Don't fret too much. That initial shock is real, looking back and forth between a bag of loose components and a wiring schematic that your trying to decifer for the first time. Your not deficient for feeling a little perplexed. There are a good handful of people on forum here that will lend you some assistance. I've built this one a couple times for others and it's a fairly straight forward assembly. Not too many parts. Lots of room in the cabinet so you don't have to crowd things onto a really small crossover board.
If the photos that you see in the links that Hobbs added for you aren't enough to help you feel confident with the layout, your welcome to contact me directly and I can walk you through some of it and possibly send you a somewhat to scale drawing of a component layout.

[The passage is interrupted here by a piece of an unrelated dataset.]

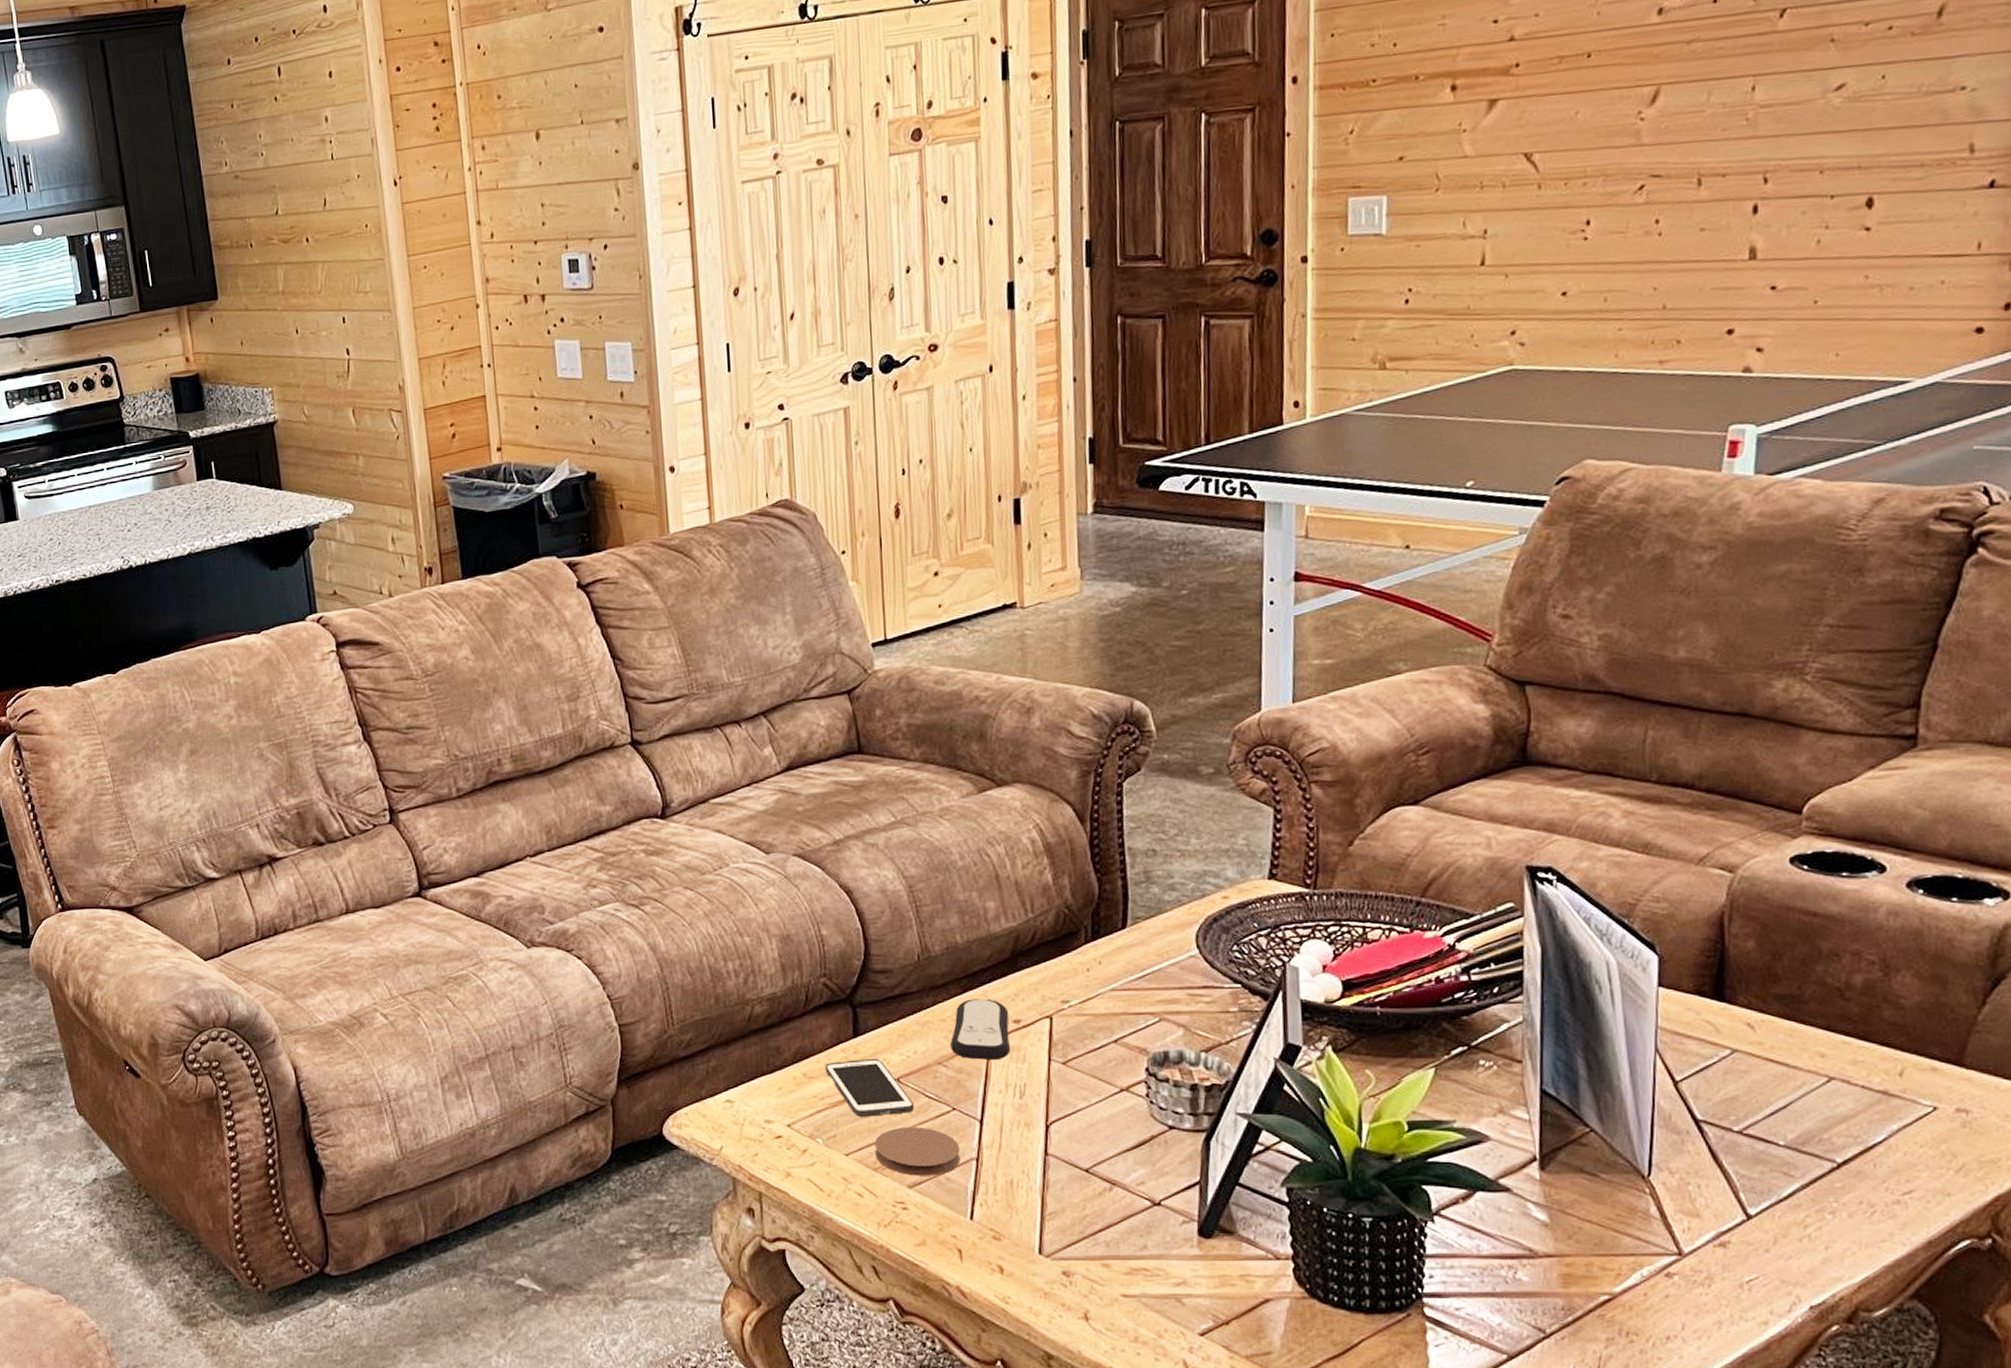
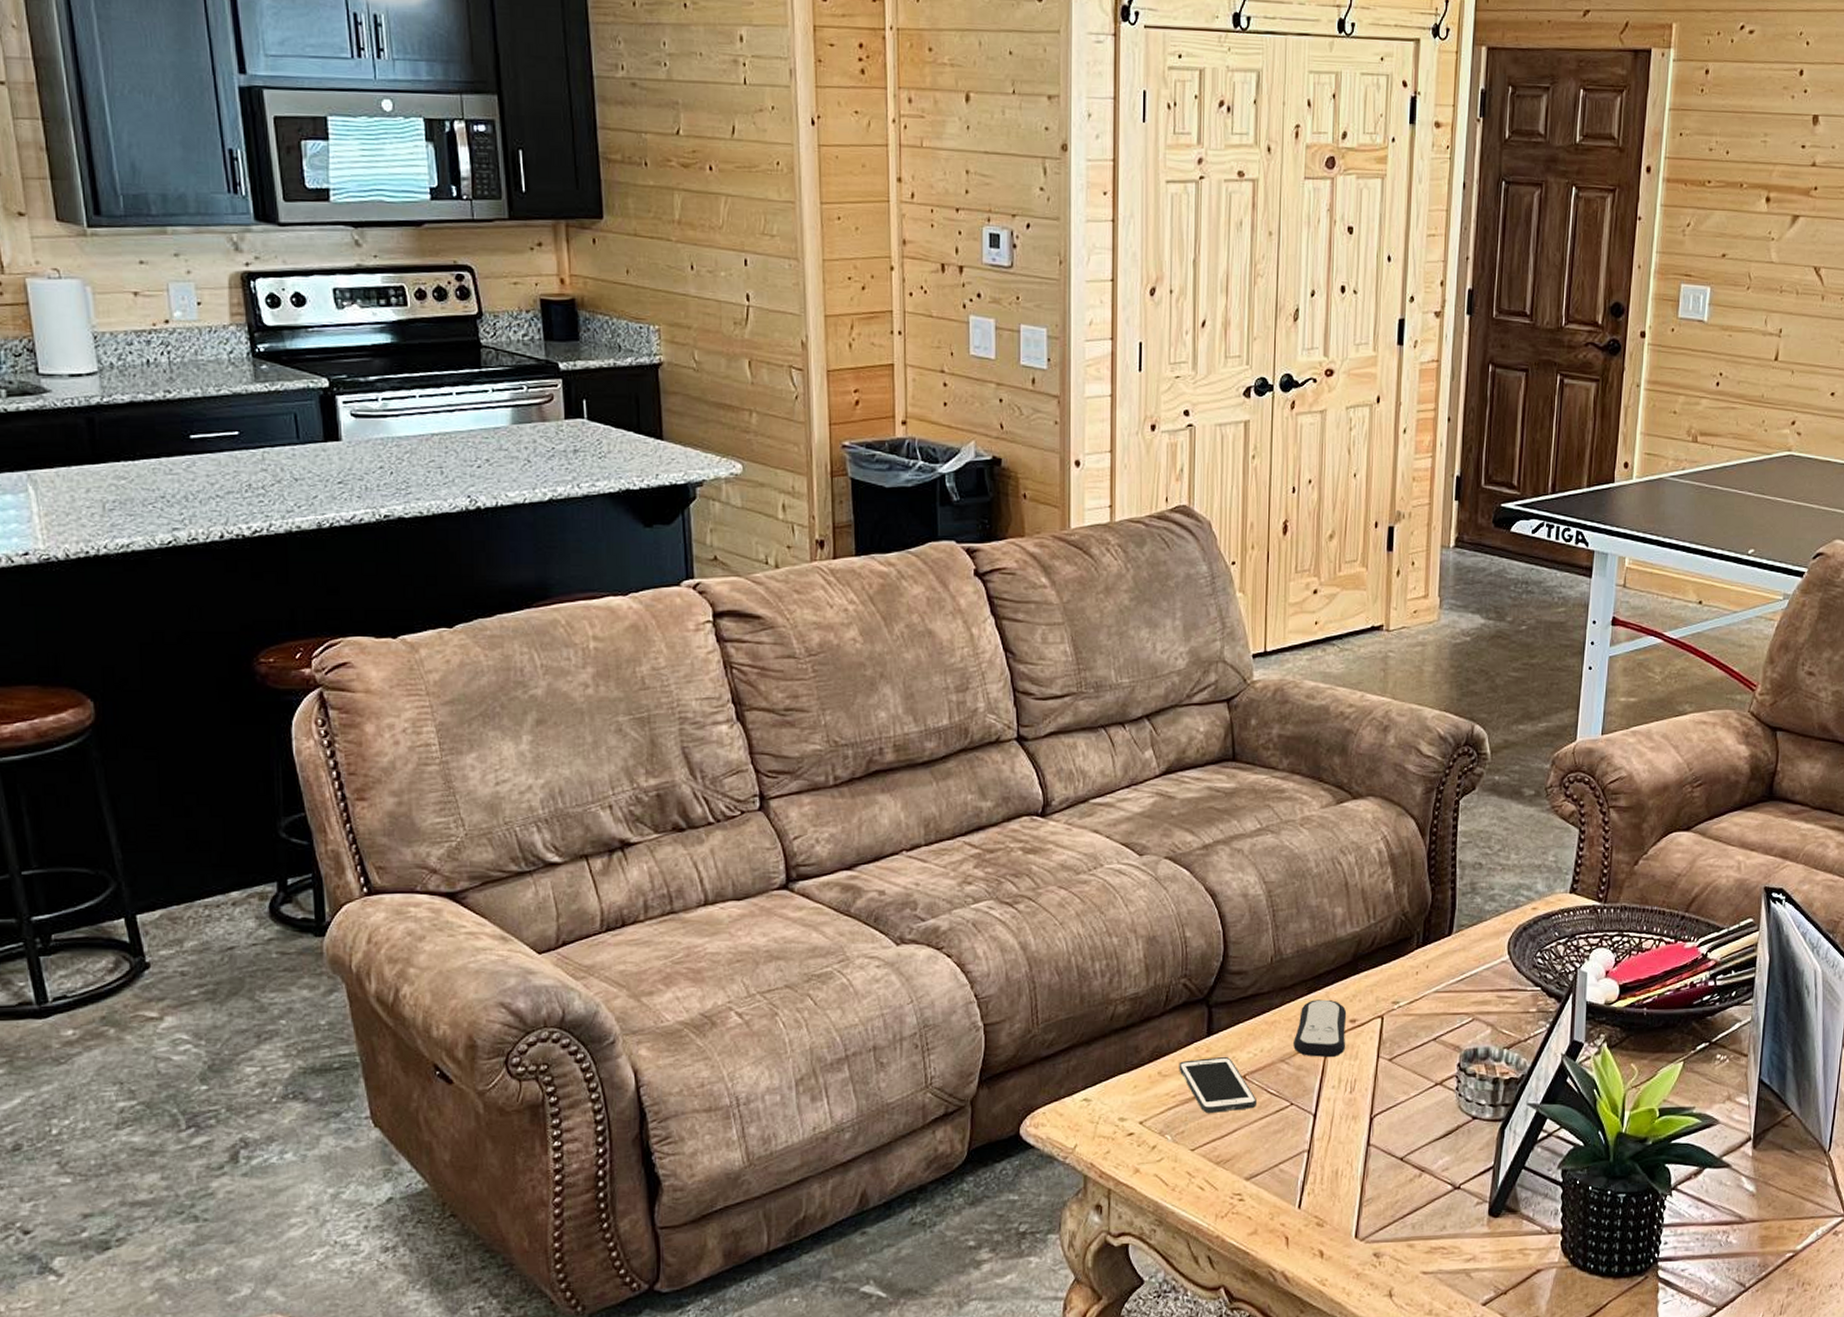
coaster: present [874,1126,960,1176] -> none [1218,1121,1294,1169]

I've kind of been toying with the idea of creating a tutorial to help people convert a wiring schematic into an actual layout of physical components, and then or even separately, showing how to work from a layout, frontwards and backwards to confirm it's correct to the schematic. I think that explaining some general concepts would be enough to help many people, but at same time, there will always be others that still need additional assistance.
For someone new to audio circuits, including those with some electrical background, some aspects really get confusing, such as combining multiple circuits, combining multiple components that branch in 3 or more directions (such as the incoming positive line component branching to a driver terminal and also to a shunt component that goes to the negative line or sometimes even two parallel shunt components, each going to the negative). Another
aspect that causes apprehension for some people is trusting the combined negative inputs and multi-driver outputs, resulting from having combined multiple circuits. As example, when a combined 3-way circuit connects negative input to the negative terminal of 2 drivers, and positive of a third driver, it is hard for some to trust how that combined bundle, which is also connected to the crossover, is able to get the right info to the right places, when everything seems interconnected or overlapping.
Fortunately you don't have to become axpert in all of that. Look through the links Hobbs provided and then after you've spent sonme time with it and have some specific questions, people will answer them here for you.